Uw prothese maakt u niet schoon met een prothesereinigingsmiddel; dat doet u, zoals eerder gezegd, met een protheseborstel en water en zeep. U kunt wél overwegen uw prothese een paar keer per week een nachtje in een zwak werkend prothesereinigingsmiddel te leggen. Hiermee voorkomt u verkleuring, ontstaan door bijvoorbeeld thee of rode wijn, én de vorming van tandsteen op uw prothese. Borstel uw prothese daarna goed en spoel het af met water. Leg uw prothese nooit in heet water en gebruik geen agressieve prothesereinigingsmiddelen en zeker geen bleekwater of schuurmiddelen.
Uiteraard moet u ook uw eigen gebit zorgvuldig poetsen, anders verliest u misschien nog meer gebitselementen. Gebruik hiervoor een gewone zachte tandenborstel en poetst met fluoridetandpasta, dat versterkt uw gebit. Let vooral op de tanden en kiezen waarop uw prothese steunt of waar uw prothese tegenaan ligt.
Reinig uw kunstgebit dagelijks met een bij de drogisterij of apotheek beschikbaar reinigingsmiddel. Volg daarbij de voorschriften van de fabrikant. Vraag eventueel uw behandelaar of mondhygiënist om advies. Leg uw kunstgebit sowieso één keer per week een nachtje in een reinigingsmiddel. Hiermee voorkomt u de vorming van tandsteen op uw kunstgebit. Borstel uw kunstgebit daarna goed en spoel het af met water. Leg uw kunstgebit nooit in heet water en gebruik zeker geen bleekwater of schuurmiddelen.
Moet ik de plaat- of frameprothese ’s nachts uit doen?
Sommige mensen knarsentanden in hun slaap of drukken de kiezen stevig op elkaar.
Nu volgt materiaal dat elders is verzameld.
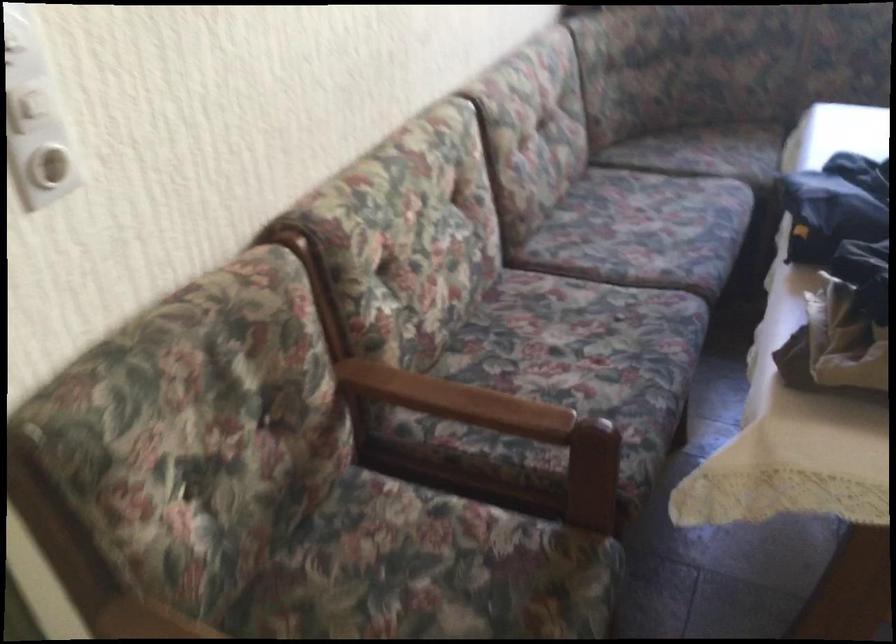
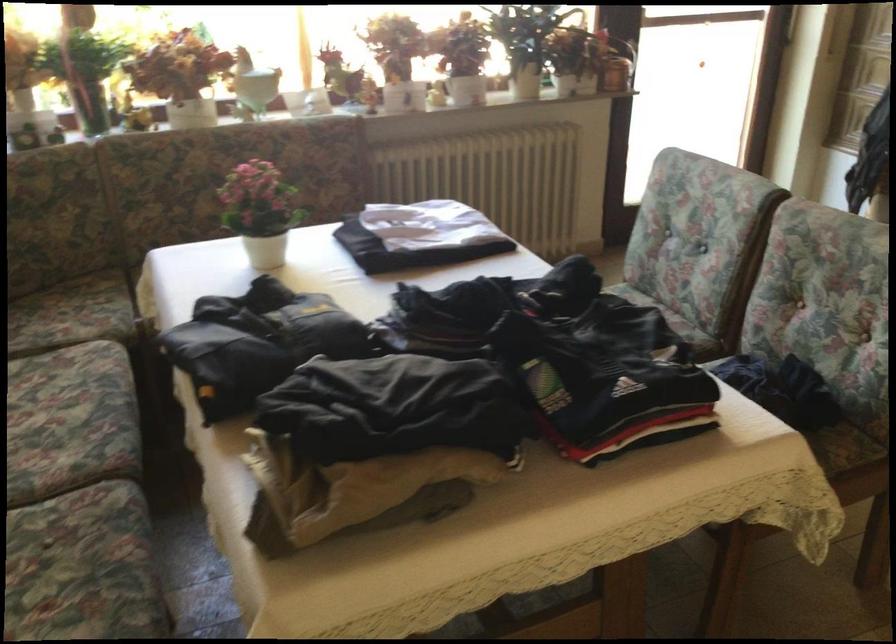
Question: The camera is either moving clockwise (left) or counter-clockwise (right) around the object. The first image is from the beginning of the video and the second image is from the end. Is the camera moving left or right when shooting the video?

Choices:
 (A) Left
 (B) Right

Answer: (A)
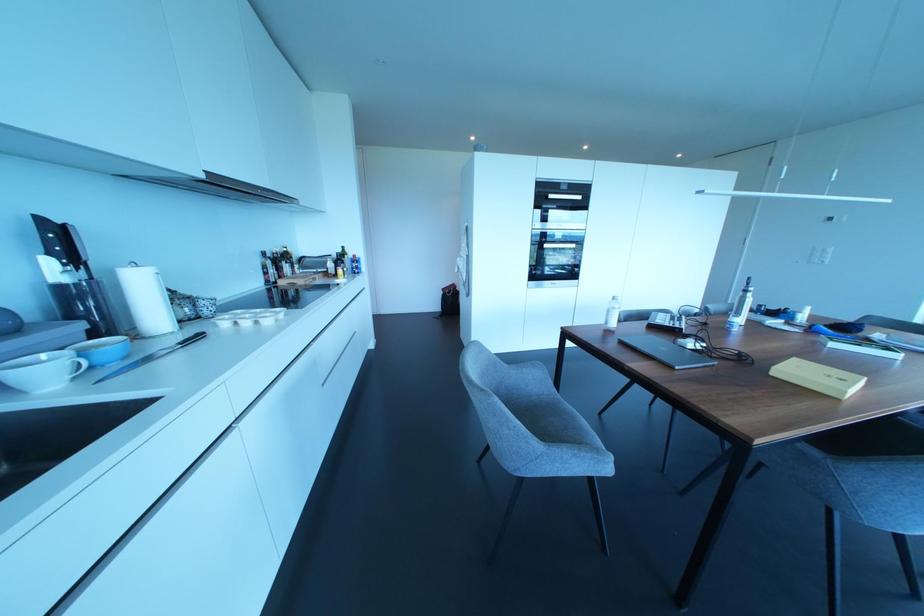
Dat kan een onnodige druk geven op de plaat- of frameprothese en het tandvlees. Daarnaast herstelt het tandvlees 's nachts beter als u de prothese uitdoet. Overleg met uw tandarts wat u het beste kunt doen.
Heeft u de prothese niet in uw mond? Bewaar deze dan in een glas water. Ververs het water iedere dag. U kunt de prothese ook in een glas gevuld met een reinigingsmiddel bewaren. Spoel de prothese altijd goed af met water voordat u het weer in uw mond plaatst.